Skeletal landmark data:
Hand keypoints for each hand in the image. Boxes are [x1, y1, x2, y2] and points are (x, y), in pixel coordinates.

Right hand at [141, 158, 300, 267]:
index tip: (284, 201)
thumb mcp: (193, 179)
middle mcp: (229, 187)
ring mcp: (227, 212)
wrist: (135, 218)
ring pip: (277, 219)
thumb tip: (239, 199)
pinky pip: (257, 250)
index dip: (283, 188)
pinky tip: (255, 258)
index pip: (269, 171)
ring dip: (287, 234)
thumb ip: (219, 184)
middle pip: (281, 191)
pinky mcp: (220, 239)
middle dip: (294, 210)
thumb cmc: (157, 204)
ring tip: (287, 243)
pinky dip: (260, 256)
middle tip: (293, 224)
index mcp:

DIRECTIONS:
Could you print the lines of the records above from the one containing "ring dip: (287, 234)" through the last, exactly and with no additions?

WRITTEN RESPONSE:
ring dip: (287, 234)
thumb ip: (219, 184)
middle pip: (281, 191)
pinky mcp: (220, 239)
middle dip: (294, 210)
thumb cmc: (157, 204)
ring tip: (287, 243)
pinky dip: (260, 256)
middle tip: (293, 224)
index mcp:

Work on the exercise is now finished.